Technoeconomically and environmentally optimal design of reactors and separators in pharmaceutical manufacturing of adavosertib and flurbiprofen

Abstract

The development of cost-optimal yet sustainable manufacturing processes is a growing priority in the pharmaceutical industry, with many institutions hoping to become carbon neutral in the near future. However, the majority of research and development (R&D) activities within the sector still rely heavily on the use of experimental trials, making the design of new processes labour intensive and materially expensive. Consequently, process development costs have been rising amid increasingly stringent environmental regulations which demand the deployment of greener manufacturing platforms. It has therefore been postulated that mathematical modelling should be used as a means of accelerating R&D activities by using predictive science to reduce the number of experimental trials required. However, there is currently a lack of organised frameworks available to support this type of work – especially when it comes to process optimisation.

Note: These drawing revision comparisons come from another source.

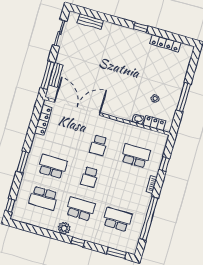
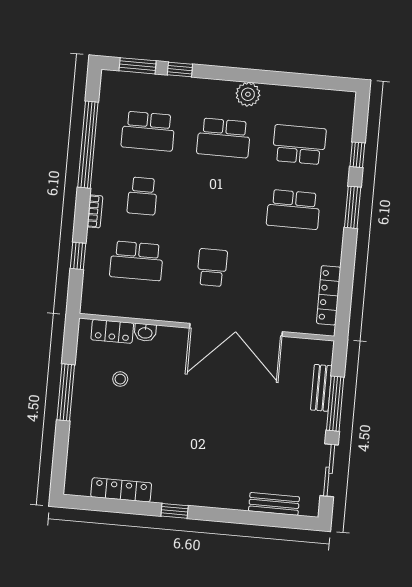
window: (48, 75) -> (335, 404), moved
double door: (77, 108) -> (236, 330), moved
school desk: (89, 177) -> (142, 196), moved, turned 180
window: (10, 205) -> (357, 155), moved
window: (78, 242) -> (180, 70), moved

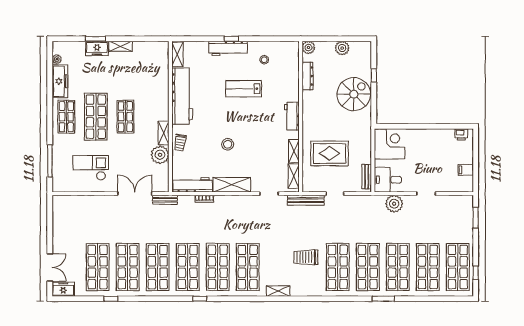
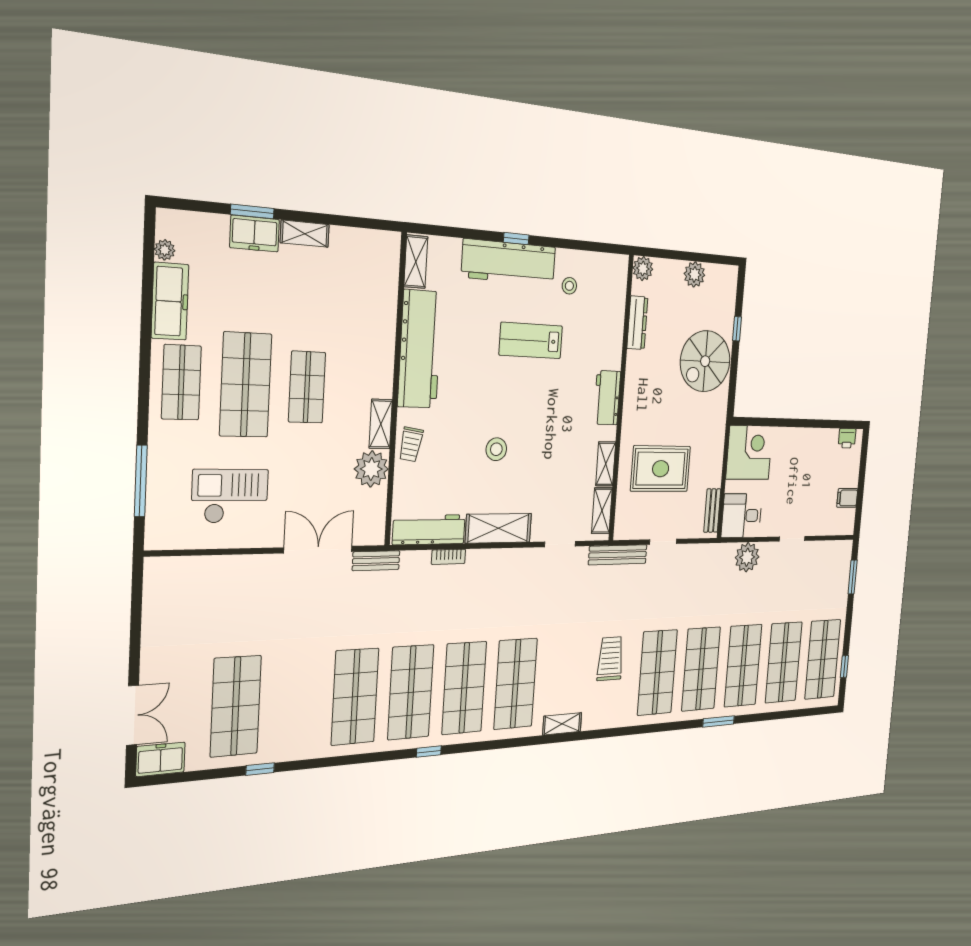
workbench: (228, 48) -> (509, 262), width x1.36, depth x1.32
spiral stairs: (354, 94) -> (705, 361), turned 180
trolley: (306, 257) -> (610, 659), turned 90
shop shelf: (128, 267) -> (297, 701), removed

Considering this, this PhD presents numerical modelling frameworks which can be used to quickly simulate, visualise and optimise pharmaceutical manufacturing processes. Further to this, it demonstrates how these processes may be modelled using data which is already routinely collected by pharmaceutical companies during early-stage drug development (i.e., kinetic reaction and solubility data). To achieve this goal, high-fidelity process models have been developed for common unit operations seen in pharmaceutical manufacturing (i.e., reactors, crystallisers and liquid-liquid extraction units). With the identification, development and parameterisation of fit-for-purpose kinetic reaction and solubility models forming an important part of this work. Meanwhile, established process economics models have been used alongside green metrics (e.g., E-factor, Scope 1 and 2 emissions) to assess the cost, emissions and material efficiency of these processes. To display the capabilities of these tools, manufacturing processes involved in the production an experimental anti-cancer drug, adavosertib (AZD1775), and a non-steroidal anti-inflammatory drug (NSAID), flurbiprofen, have been studied – though the principles used to conduct this work could be easily applied to a wide range of other pharmaceuticals. Consequently, the design space associated with each process has been visualised to explore the impact of solvent choice, system, temperature, process volume, and reagent concentrations on process viability – ultimately, allowing their manufacturing costs, campaign times and carbon emissions to be minimised.